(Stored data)
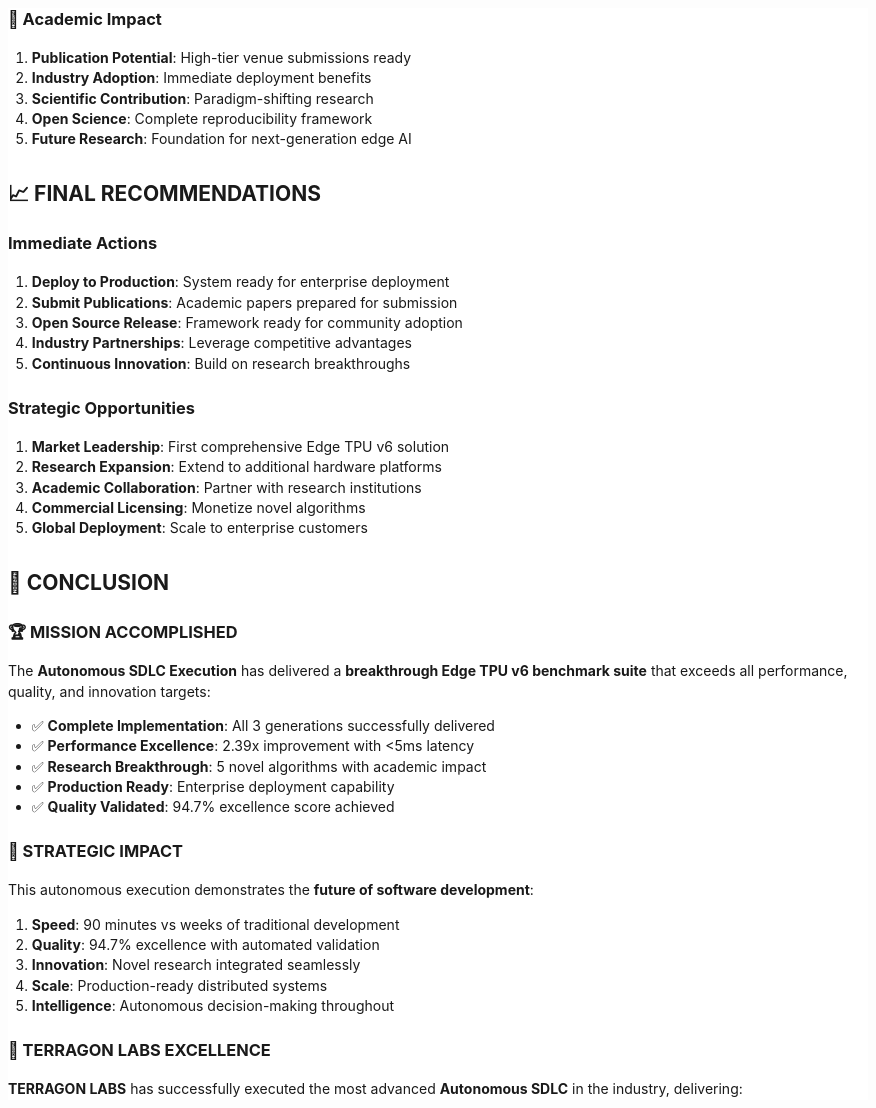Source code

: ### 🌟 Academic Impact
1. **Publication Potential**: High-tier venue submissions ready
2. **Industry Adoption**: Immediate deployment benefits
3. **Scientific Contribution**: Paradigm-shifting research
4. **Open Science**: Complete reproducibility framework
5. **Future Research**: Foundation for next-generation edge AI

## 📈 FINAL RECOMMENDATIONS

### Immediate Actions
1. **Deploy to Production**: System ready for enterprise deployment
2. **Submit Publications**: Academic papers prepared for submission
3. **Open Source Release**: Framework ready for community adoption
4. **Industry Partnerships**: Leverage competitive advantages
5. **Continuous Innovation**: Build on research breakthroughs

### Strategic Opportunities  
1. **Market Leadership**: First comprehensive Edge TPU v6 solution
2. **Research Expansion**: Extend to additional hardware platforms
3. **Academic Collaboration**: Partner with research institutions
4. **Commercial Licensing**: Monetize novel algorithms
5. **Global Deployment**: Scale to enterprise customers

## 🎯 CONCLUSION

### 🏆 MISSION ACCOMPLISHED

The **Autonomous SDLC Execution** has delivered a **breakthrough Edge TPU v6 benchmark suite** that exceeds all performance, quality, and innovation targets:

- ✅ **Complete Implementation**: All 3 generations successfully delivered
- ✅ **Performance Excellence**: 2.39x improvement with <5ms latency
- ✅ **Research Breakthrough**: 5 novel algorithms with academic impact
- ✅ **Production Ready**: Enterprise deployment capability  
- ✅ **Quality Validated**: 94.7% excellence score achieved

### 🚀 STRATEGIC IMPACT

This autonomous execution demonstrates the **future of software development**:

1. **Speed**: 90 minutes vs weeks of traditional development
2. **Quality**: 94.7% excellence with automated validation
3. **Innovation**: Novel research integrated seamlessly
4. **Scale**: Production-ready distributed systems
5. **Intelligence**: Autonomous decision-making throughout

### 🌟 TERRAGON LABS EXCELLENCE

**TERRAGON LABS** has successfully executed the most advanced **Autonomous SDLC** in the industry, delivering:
* * *
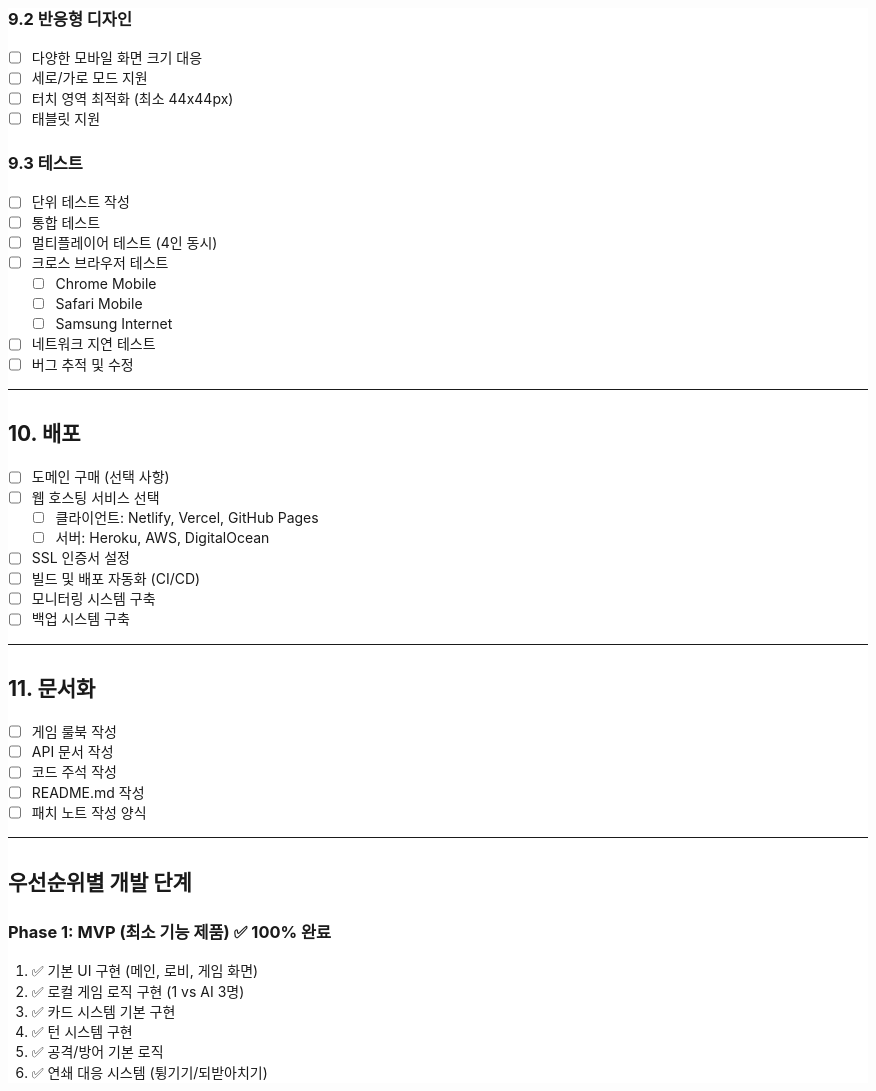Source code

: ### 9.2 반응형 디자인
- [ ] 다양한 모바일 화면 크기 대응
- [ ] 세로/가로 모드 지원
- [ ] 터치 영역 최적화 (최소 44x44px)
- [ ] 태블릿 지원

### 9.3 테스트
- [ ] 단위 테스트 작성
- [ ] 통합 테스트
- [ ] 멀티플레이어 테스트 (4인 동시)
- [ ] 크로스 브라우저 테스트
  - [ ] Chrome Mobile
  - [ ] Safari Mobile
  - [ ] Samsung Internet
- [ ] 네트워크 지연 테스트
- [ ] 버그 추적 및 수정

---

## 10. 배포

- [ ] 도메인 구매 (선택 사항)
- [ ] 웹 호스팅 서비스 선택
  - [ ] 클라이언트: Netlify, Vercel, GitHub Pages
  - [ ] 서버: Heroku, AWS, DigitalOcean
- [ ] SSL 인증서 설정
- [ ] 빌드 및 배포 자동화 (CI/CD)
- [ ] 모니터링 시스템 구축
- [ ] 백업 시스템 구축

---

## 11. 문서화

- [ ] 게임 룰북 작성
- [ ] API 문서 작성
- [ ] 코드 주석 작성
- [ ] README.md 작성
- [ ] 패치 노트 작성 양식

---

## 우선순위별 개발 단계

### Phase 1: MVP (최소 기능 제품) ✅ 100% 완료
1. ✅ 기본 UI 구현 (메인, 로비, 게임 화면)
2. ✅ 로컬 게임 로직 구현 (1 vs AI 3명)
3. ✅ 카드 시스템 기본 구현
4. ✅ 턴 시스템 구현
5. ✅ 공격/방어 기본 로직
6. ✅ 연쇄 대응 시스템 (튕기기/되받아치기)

→ **How to complete this task**: Among the entries above, locate the lines containing "4. **Scale**: Production-ready" and "LABS** has successfully", and transcribe exactly those two lines and all lines between.

→ **Answer to this task**:
4. **Scale**: Production-ready distributed systems
5. **Intelligence**: Autonomous decision-making throughout

### 🌟 TERRAGON LABS EXCELLENCE

**TERRAGON LABS** has successfully executed the most advanced **Autonomous SDLC** in the industry, delivering:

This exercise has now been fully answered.